Credit/South African Radio Astronomy Observatory (SARAO)

Douglas: Just to be clear, MEERkat is a radio telescope. How does it translate into a visual format? I’m not sure how that works.

Anderson:  Oh, right. So your standard radio telescope, like the Green Bank Telescope, takes an observation of one location at a time. If you want to make an image, like the pretty images from Hubble or JWST (James Webb Space Telescope), you have to move the telescope to make an observation at each pixel. But an array of telescopes like Meerkat or like the Very Large Array in New Mexico, you can get something just like what Hubble gets. What I’m working with are complete images of little patches of the sky.

Douglas: How long does it take to go through one of these files? 

Anderson: The full search, this particular data set that I was working with, covers more than 100 square degrees. And the full search took me probably on the order of four months, fairly dedicated work. That’s not to say that going through one time would not take much time, but there’s a lot of checks afterwards to make sure that something wasn’t discovered yet. 

And what I try to do is do the search, and then wait a little while and then do the search again to make sure that what I’m finding is actually able to be repeated. That’s one thing that is not a strength of the eye method in that it’s very dependent on my brain, which is not the same as your brain or anyone else’s. And so what I find could be different from what another researcher finds. Repeatability is important in science and so I do what I can to maximize repeatability.

Douglas: How many galaxies are there? Do we know a rough estimate of how many galaxies there are?

Anderson: We have very rough estimates and it’s certainly more than 100 billion. 

Douglas: One hundred billion galaxies? How many stars like ours are in the Milky Way? 

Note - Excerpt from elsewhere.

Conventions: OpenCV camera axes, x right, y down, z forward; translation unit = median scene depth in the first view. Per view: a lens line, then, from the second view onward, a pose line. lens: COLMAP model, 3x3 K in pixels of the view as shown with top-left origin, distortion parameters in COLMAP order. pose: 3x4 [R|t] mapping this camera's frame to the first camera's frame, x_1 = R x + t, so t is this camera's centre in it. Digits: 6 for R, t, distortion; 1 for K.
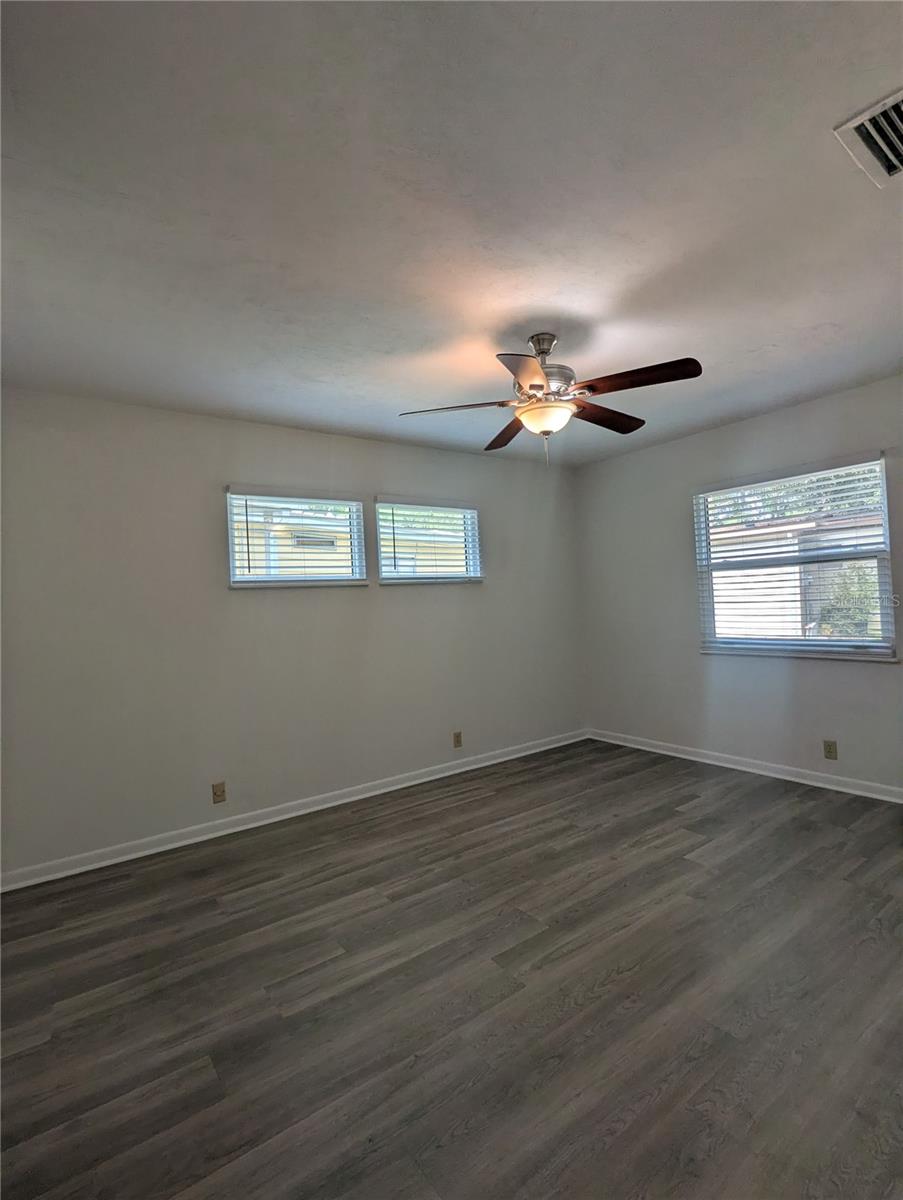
lens RADIAL K [[570.8, 0, 451.1], [0, 570.8, 597.9], [0, 0, 1]] dist [-0.000128, 0.000327]
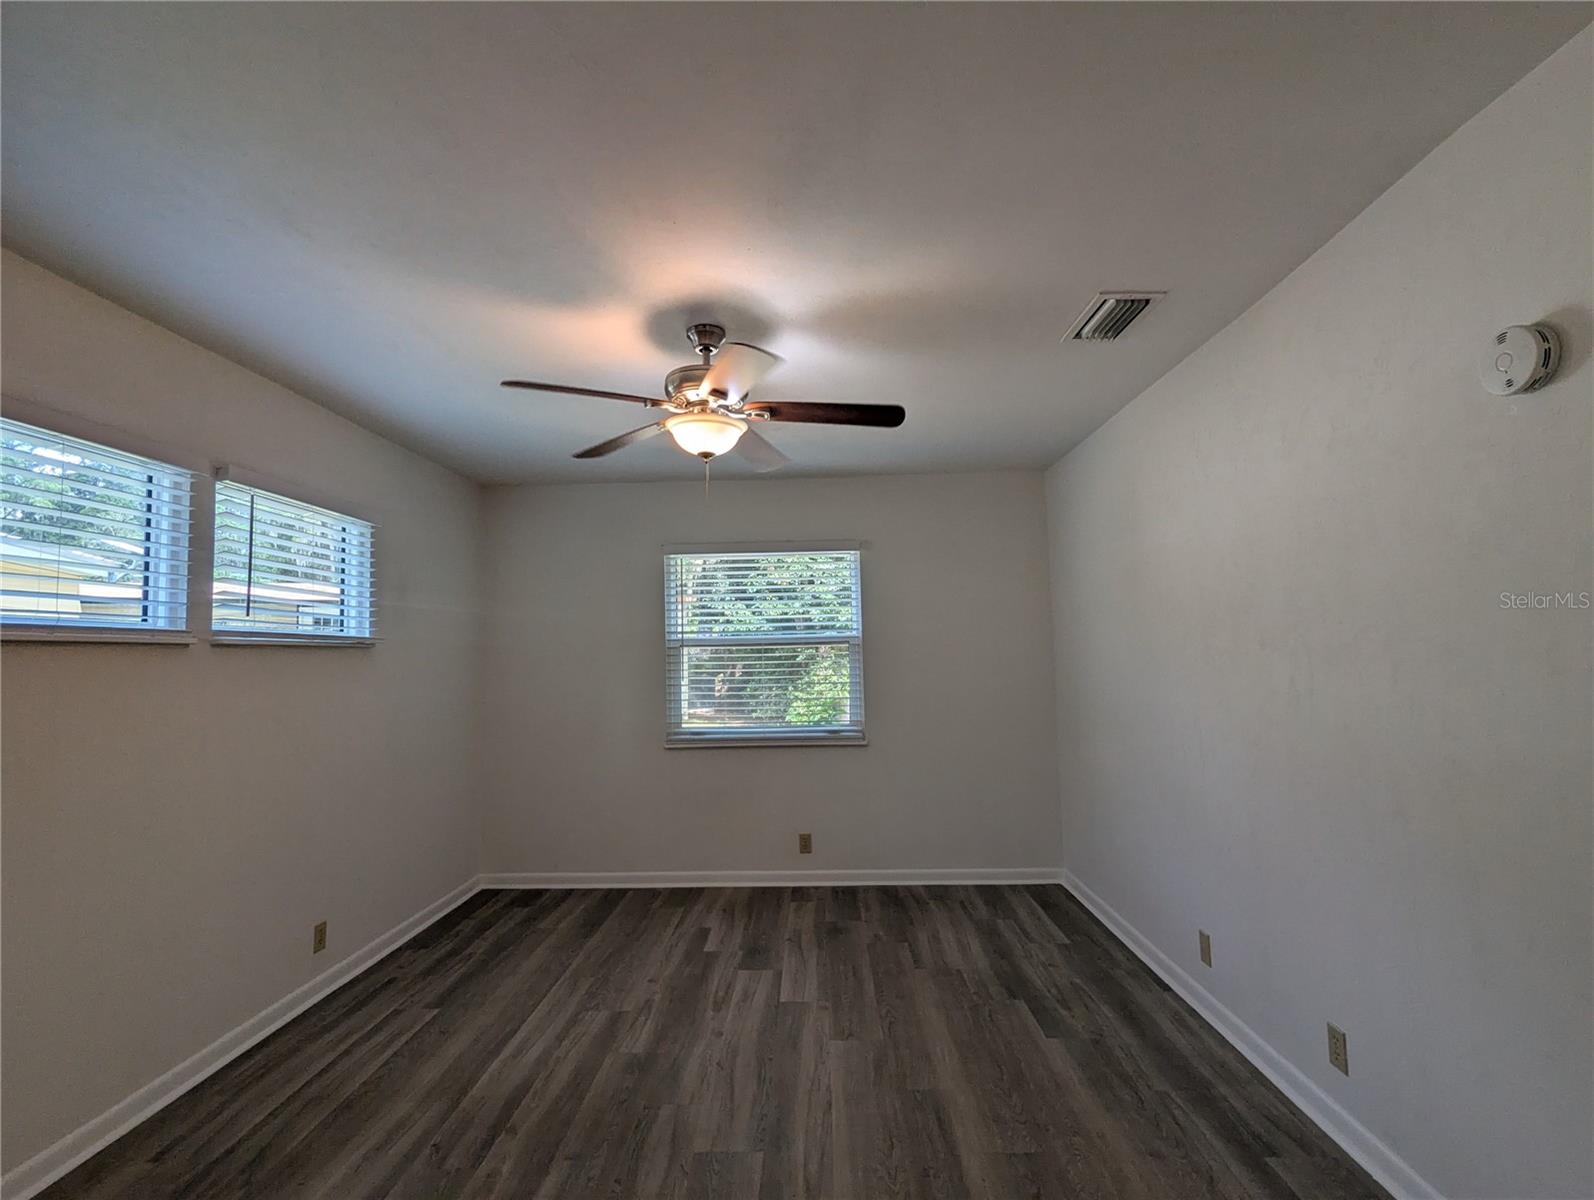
lens RADIAL K [[758.2, 0, 791.4], [0, 758.2, 603.8], [0, 0, 1]] dist [-0.000128, 0.000327]
pose [[0.614634, 0.091800, 0.783452, -0.376509], [-0.014007, 0.994319, -0.105520, 0.004970], [-0.788688, 0.053882, 0.612428, 0.233504]]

Anderson: It’s all kind of nonsense. These are numbers that we don’t deal with in our daily lives. So the Milky Way has about 200 billion stars. 

Douglas: Wow!

Anderson: So that’s two times 10 to the 11th. So a 2, followed by 11 zeroes. And I said, there’s at least 100 billion other galaxies. The Milky Way is a little bigger than average. I’d still say conservatively, there’s probably a 1 followed by 22 zeros other stars out there.

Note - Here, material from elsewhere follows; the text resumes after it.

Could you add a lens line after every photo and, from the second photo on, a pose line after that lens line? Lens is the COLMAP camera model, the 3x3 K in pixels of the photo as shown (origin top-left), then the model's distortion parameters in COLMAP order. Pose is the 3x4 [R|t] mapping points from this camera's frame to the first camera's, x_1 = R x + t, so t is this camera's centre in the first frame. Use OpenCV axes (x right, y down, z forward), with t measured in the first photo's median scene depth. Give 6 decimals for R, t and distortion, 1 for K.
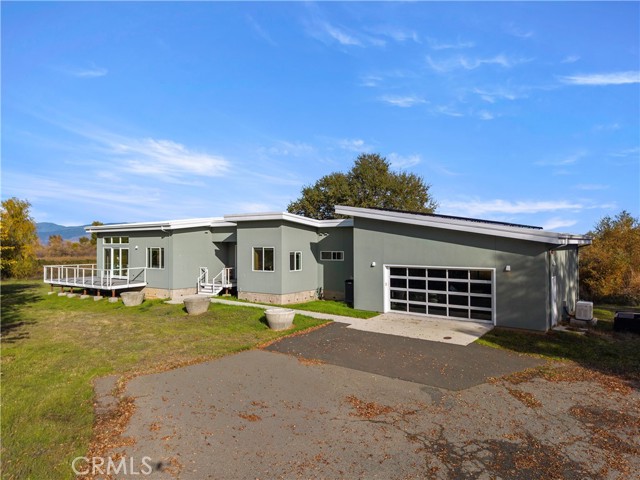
lens RADIAL K [[425.5, 0, 322.2], [0, 425.5, 243.5], [0, 0, 1]] dist [0.018115, -0.022379]
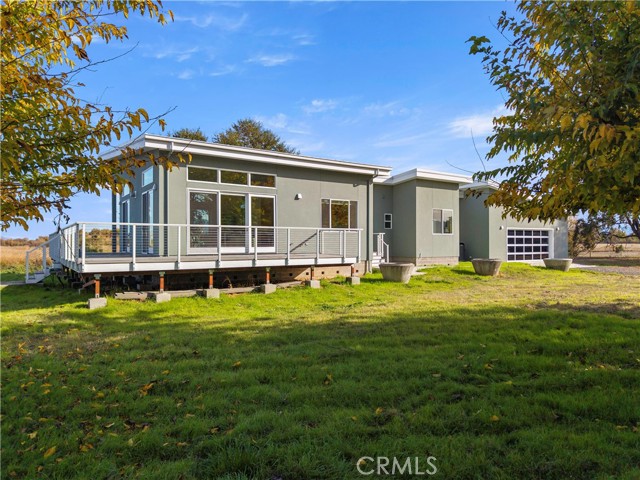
lens RADIAL K [[425.5, 0, 323.1], [0, 425.5, 241.6], [0, 0, 1]] dist [0.018115, -0.022379]
pose [[0.359178, 0.007896, 0.933236, -1.170646], [-0.000693, 0.999966, -0.008193, 0.092353], [-0.933269, 0.002296, 0.359171, 0.920569]]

Douglas: Yeah, those aren’t numbers that we deal with?

Anderson: No, it doesn’t make a whole lot of sense. I can repeat them to you because I do them academically, but there’s not a lot of context behind that.

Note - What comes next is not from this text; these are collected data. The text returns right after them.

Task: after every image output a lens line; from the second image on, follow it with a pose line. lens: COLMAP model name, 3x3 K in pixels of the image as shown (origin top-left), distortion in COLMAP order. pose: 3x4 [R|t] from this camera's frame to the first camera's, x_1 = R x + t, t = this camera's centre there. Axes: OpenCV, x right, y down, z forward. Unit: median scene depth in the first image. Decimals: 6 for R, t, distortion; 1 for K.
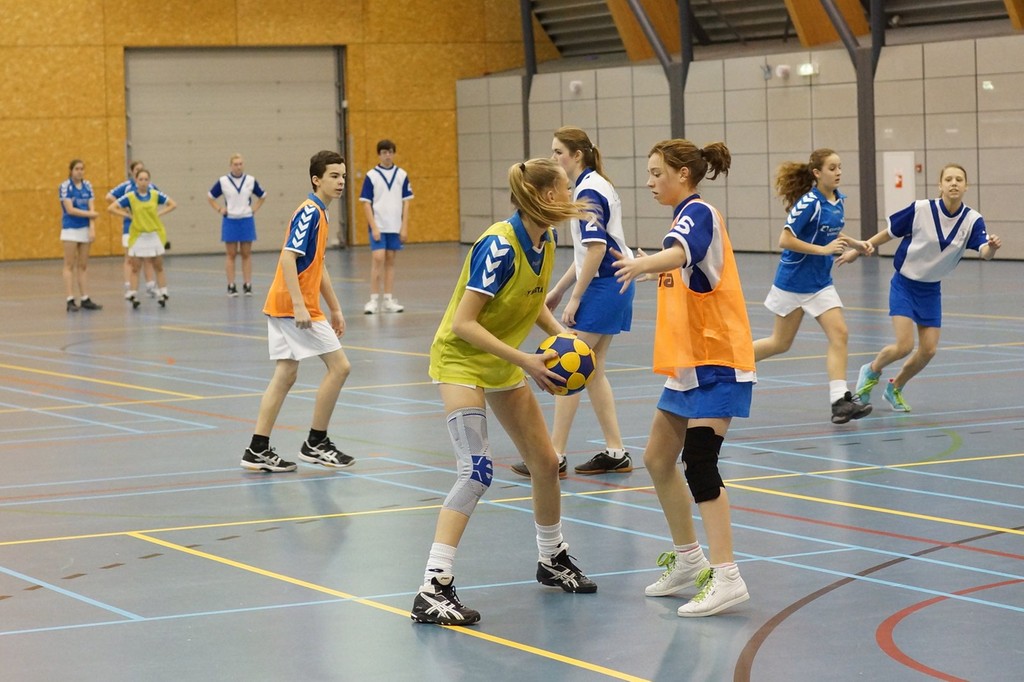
lens RADIAL K [[3150.6, 0, 512.0], [0, 3150.6, 341.0], [0, 0, 1]] dist [-0.011201, -0.611561]
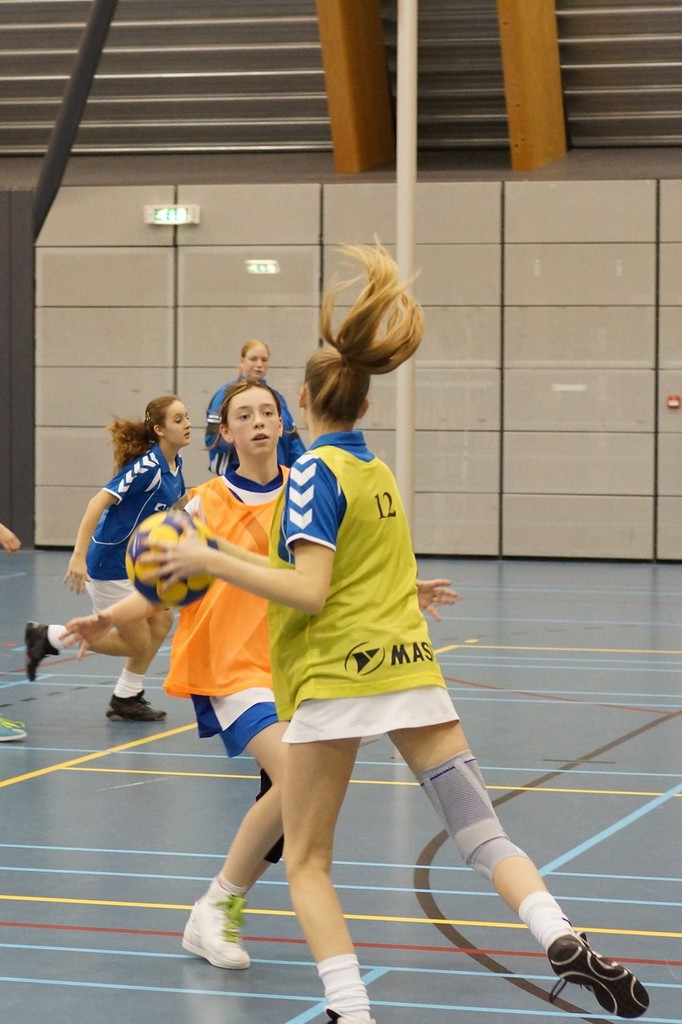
lens RADIAL K [[3150.6, 0, 341.0], [0, 3150.6, 512.0], [0, 0, 1]] dist [-0.011201, -0.611561]
pose [[0.687987, -0.005548, 0.725702, -0.273143], [0.020758, 0.999712, -0.012036, -0.025870], [-0.725426, 0.023345, 0.687904, 0.571894]]
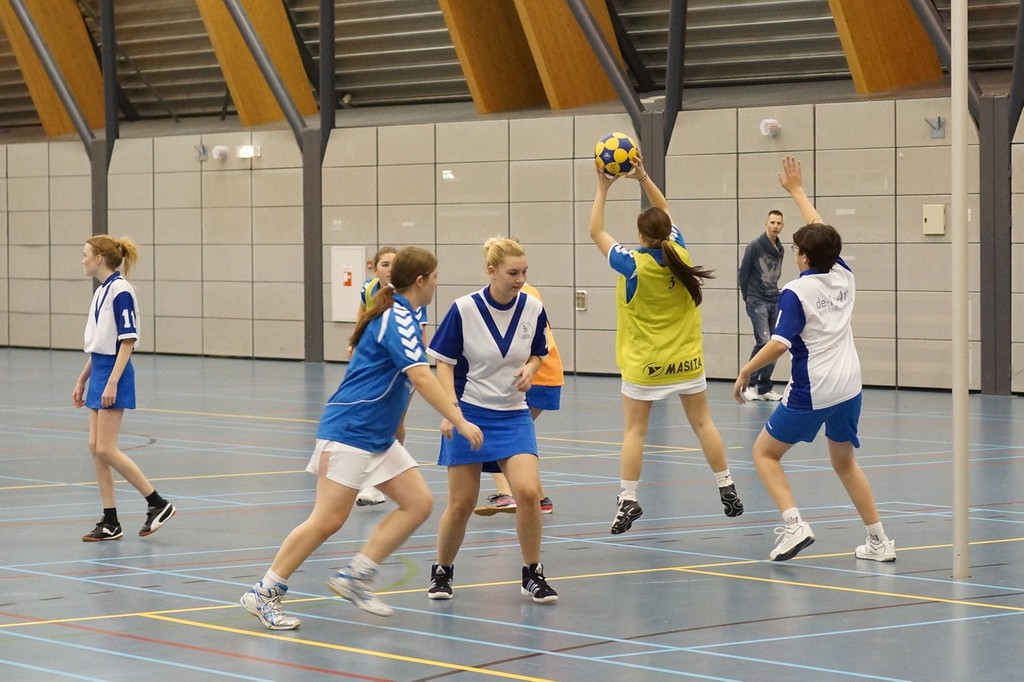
lens RADIAL K [[3255.6, 0, 512.0], [0, 3255.6, 341.0], [0, 0, 1]] dist [0.017782, 0.279333]
pose [[0.974432, 0.016509, 0.224076, -0.039403], [-0.009640, 0.999450, -0.031717, -0.003932], [-0.224476, 0.028746, 0.974055, 0.085159]]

It’s something like there’s more stars in the universe than grains of sand on all the beaches in the earth, something like that. You could look up the exact quote but it’s a phenomenal number. 

Douglas:. What haven’t we talked about?

Anderson: Well, there’s two other parts. So the second half of the research, we’re going to be doing some machine learning. I have a collaborator in South Africa, and she’s going to take the objects that I’ve identified, and use that as – what’s called a training set, basically train the computer to look for similar objects. 

It turns out that humans are really, really good at pattern recognition. And this is something that computers are not as good at as they are at other aspects of artificial intelligence. So she has an algorithm that she would like to try this machine learning on. And so we’ll use what I find as a training set to try to classify these objects, and hopefully find new ones. That part of the research is the most exploratory.

Douglas: And you’re also doing some STEM training too. 

Anderson: We have this outreach program called SPOT. And in SPOT, the program ambassadors — so college undergraduates give science lectures to the public and to high school students, as a way of training the ambassadors in public speaking and in science communication, and also in engaging the next generation of scientists. 

My other collaborator on this project, Catherine Williamson, will be developing a new SPOT module focused on supernova remnants. This will be a talk that the ambassadors can give to their audiences on supernova remnants.